Exercise aim: Could you copy these lines word for word, from the first line through the line containing "collectors: P. Dowell", including both?

Records for the exercise:
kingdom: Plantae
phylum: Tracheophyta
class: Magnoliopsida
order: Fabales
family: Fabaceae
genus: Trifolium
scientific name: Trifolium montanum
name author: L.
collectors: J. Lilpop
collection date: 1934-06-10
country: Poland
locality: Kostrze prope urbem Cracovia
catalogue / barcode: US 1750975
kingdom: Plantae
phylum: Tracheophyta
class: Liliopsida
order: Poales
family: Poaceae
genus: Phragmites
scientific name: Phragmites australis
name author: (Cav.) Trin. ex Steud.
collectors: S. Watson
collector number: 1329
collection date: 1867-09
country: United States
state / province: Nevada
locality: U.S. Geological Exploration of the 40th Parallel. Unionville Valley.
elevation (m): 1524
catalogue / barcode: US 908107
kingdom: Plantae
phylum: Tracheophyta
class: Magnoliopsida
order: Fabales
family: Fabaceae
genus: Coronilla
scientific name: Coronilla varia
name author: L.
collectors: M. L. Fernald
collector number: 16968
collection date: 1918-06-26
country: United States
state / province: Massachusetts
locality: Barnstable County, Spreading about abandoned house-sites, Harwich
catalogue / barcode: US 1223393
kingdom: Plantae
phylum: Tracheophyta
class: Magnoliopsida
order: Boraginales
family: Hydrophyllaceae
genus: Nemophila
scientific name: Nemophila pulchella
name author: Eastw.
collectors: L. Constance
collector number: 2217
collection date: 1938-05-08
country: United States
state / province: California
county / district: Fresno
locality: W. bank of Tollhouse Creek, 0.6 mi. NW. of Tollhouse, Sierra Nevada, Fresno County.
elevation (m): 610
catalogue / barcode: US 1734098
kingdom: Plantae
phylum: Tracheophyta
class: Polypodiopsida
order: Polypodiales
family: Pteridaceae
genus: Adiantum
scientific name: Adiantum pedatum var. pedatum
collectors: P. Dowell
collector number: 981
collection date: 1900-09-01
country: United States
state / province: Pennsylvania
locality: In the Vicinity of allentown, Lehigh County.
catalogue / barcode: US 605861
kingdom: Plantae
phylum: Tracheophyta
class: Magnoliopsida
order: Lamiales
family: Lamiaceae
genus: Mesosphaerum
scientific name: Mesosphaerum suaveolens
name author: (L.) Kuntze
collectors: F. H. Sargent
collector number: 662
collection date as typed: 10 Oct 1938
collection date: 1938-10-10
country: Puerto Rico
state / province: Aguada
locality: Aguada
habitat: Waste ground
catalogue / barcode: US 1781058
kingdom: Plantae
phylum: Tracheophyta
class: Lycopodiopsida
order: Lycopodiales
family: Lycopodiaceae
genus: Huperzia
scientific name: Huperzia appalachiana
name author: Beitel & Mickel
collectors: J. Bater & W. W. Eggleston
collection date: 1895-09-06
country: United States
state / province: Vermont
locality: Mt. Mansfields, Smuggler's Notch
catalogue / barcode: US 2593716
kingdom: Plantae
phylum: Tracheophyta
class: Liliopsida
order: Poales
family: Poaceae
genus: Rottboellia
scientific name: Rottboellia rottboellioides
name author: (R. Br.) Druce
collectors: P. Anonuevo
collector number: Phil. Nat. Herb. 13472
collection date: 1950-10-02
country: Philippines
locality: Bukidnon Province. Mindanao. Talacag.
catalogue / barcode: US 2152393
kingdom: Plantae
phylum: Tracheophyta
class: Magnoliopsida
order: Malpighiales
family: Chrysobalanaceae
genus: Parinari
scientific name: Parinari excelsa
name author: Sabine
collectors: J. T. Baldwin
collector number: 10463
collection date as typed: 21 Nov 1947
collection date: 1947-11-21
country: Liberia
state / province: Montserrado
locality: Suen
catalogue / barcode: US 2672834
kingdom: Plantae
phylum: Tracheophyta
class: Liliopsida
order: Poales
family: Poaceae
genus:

In response:
kingdom: Plantae
phylum: Tracheophyta
class: Magnoliopsida
order: Fabales
family: Fabaceae
genus: Trifolium
scientific name: Trifolium montanum
name author: L.
collectors: J. Lilpop
collection date: 1934-06-10
country: Poland
locality: Kostrze prope urbem Cracovia
catalogue / barcode: US 1750975
kingdom: Plantae
phylum: Tracheophyta
class: Liliopsida
order: Poales
family: Poaceae
genus: Phragmites
scientific name: Phragmites australis
name author: (Cav.) Trin. ex Steud.
collectors: S. Watson
collector number: 1329
collection date: 1867-09
country: United States
state / province: Nevada
locality: U.S. Geological Exploration of the 40th Parallel. Unionville Valley.
elevation (m): 1524
catalogue / barcode: US 908107
kingdom: Plantae
phylum: Tracheophyta
class: Magnoliopsida
order: Fabales
family: Fabaceae
genus: Coronilla
scientific name: Coronilla varia
name author: L.
collectors: M. L. Fernald
collector number: 16968
collection date: 1918-06-26
country: United States
state / province: Massachusetts
locality: Barnstable County, Spreading about abandoned house-sites, Harwich
catalogue / barcode: US 1223393
kingdom: Plantae
phylum: Tracheophyta
class: Magnoliopsida
order: Boraginales
family: Hydrophyllaceae
genus: Nemophila
scientific name: Nemophila pulchella
name author: Eastw.
collectors: L. Constance
collector number: 2217
collection date: 1938-05-08
country: United States
state / province: California
county / district: Fresno
locality: W. bank of Tollhouse Creek, 0.6 mi. NW. of Tollhouse, Sierra Nevada, Fresno County.
elevation (m): 610
catalogue / barcode: US 1734098
kingdom: Plantae
phylum: Tracheophyta
class: Polypodiopsida
order: Polypodiales
family: Pteridaceae
genus: Adiantum
scientific name: Adiantum pedatum var. pedatum
collectors: P. Dowell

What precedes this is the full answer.